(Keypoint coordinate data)
============
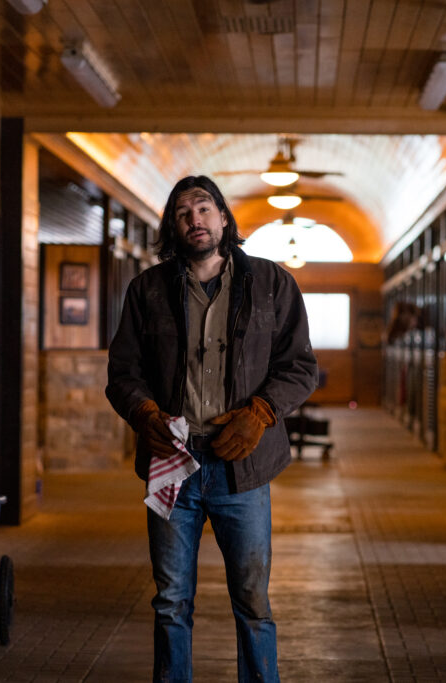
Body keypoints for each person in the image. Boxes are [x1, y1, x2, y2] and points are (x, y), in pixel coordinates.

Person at [106, 175, 318, 682]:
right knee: (171, 599)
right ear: (172, 227)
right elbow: (123, 373)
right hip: (173, 464)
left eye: (204, 208)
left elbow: (300, 366)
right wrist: (144, 413)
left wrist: (261, 413)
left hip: (240, 466)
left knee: (251, 598)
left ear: (224, 218)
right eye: (183, 212)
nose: (194, 219)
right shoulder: (147, 290)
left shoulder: (272, 284)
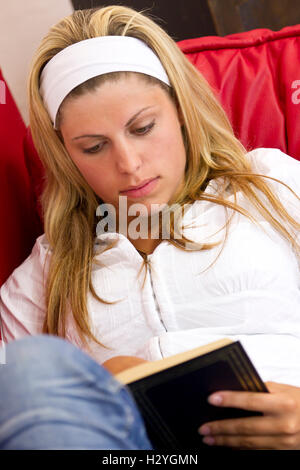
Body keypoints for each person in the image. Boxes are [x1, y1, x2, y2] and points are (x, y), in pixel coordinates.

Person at [0, 5, 300, 450]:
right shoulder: (52, 267)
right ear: (66, 155)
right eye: (94, 147)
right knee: (29, 371)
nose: (128, 164)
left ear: (180, 109)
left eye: (143, 127)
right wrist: (92, 389)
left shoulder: (270, 187)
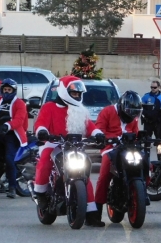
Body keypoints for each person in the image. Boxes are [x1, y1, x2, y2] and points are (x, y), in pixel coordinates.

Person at [33, 76, 100, 222]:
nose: (77, 96)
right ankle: (41, 193)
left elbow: (89, 126)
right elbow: (41, 123)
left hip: (75, 146)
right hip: (53, 143)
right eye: (74, 93)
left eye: (78, 94)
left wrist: (98, 134)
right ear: (64, 91)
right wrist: (43, 132)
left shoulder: (80, 110)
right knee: (45, 159)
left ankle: (91, 212)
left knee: (84, 173)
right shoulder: (49, 107)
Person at [91, 91, 143, 226]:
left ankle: (141, 191)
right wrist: (107, 138)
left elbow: (135, 133)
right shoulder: (107, 112)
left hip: (129, 148)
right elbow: (99, 129)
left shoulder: (133, 118)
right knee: (104, 175)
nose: (131, 116)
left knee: (145, 162)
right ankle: (96, 212)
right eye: (129, 112)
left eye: (134, 113)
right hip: (110, 148)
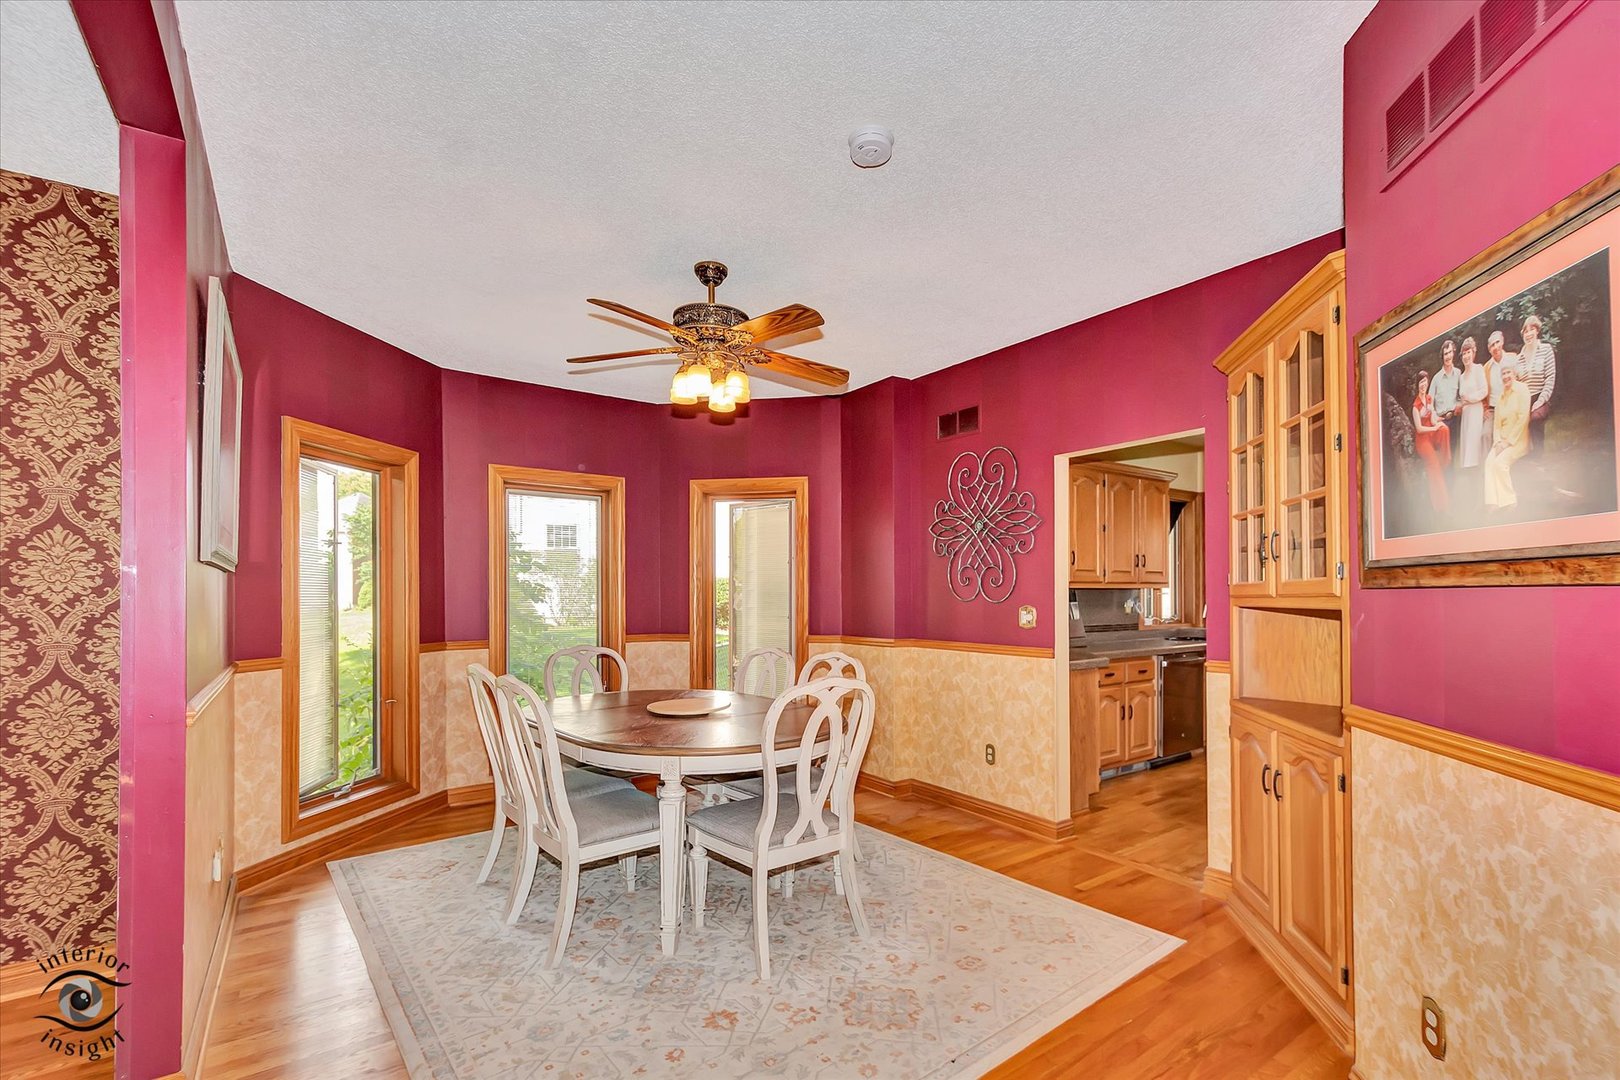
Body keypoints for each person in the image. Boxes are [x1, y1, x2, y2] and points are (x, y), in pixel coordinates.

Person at [1484, 363, 1531, 510]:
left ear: (1514, 374)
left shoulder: (1522, 390)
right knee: (1489, 463)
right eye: (1503, 374)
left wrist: (1508, 442)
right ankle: (1493, 502)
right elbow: (1497, 424)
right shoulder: (1501, 397)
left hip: (1518, 440)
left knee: (1499, 463)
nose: (1506, 376)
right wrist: (1498, 441)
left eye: (1508, 373)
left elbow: (1523, 418)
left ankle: (1509, 501)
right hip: (1501, 441)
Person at [1411, 370, 1451, 515]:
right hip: (1423, 439)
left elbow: (1433, 418)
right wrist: (1434, 428)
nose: (1423, 385)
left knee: (1444, 429)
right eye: (1421, 382)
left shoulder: (1429, 399)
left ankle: (1445, 460)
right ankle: (1440, 506)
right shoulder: (1415, 406)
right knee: (1433, 466)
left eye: (1425, 382)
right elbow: (1419, 428)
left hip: (1431, 433)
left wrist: (1438, 423)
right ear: (1417, 385)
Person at [1517, 314, 1556, 455]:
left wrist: (1540, 401)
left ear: (1537, 331)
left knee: (1535, 418)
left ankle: (1538, 455)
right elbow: (1518, 384)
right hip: (1525, 399)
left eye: (1531, 330)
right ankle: (1521, 453)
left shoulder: (1546, 349)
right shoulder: (1519, 358)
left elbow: (1550, 378)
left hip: (1541, 396)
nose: (1528, 334)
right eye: (1525, 331)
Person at [1456, 337, 1489, 471]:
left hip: (1476, 410)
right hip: (1466, 413)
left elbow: (1484, 390)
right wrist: (1461, 404)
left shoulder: (1478, 369)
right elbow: (1461, 397)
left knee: (1474, 441)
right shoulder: (1461, 377)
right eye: (1464, 353)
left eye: (1468, 352)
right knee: (1467, 443)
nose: (1466, 356)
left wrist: (1470, 399)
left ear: (1473, 353)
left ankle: (1478, 470)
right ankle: (1469, 471)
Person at [1429, 340, 1463, 463]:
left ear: (1453, 353)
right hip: (1442, 422)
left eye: (1449, 352)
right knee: (1442, 456)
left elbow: (1461, 395)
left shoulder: (1458, 373)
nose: (1448, 356)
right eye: (1445, 354)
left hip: (1454, 419)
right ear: (1442, 357)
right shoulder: (1436, 378)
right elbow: (1429, 401)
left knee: (1453, 453)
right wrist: (1434, 415)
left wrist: (1459, 404)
============
### Exercise requirements
Could you set down, word for word, only the lines above from the line with "left shoulder: (1429, 399)" to the line with "right ear: (1417, 385)", including both?

### Response
left shoulder: (1429, 399)
left ankle: (1445, 460)
right ankle: (1440, 506)
right shoulder: (1415, 406)
right knee: (1433, 466)
left eye: (1425, 382)
right elbow: (1419, 428)
left hip: (1431, 433)
left wrist: (1438, 423)
right ear: (1417, 385)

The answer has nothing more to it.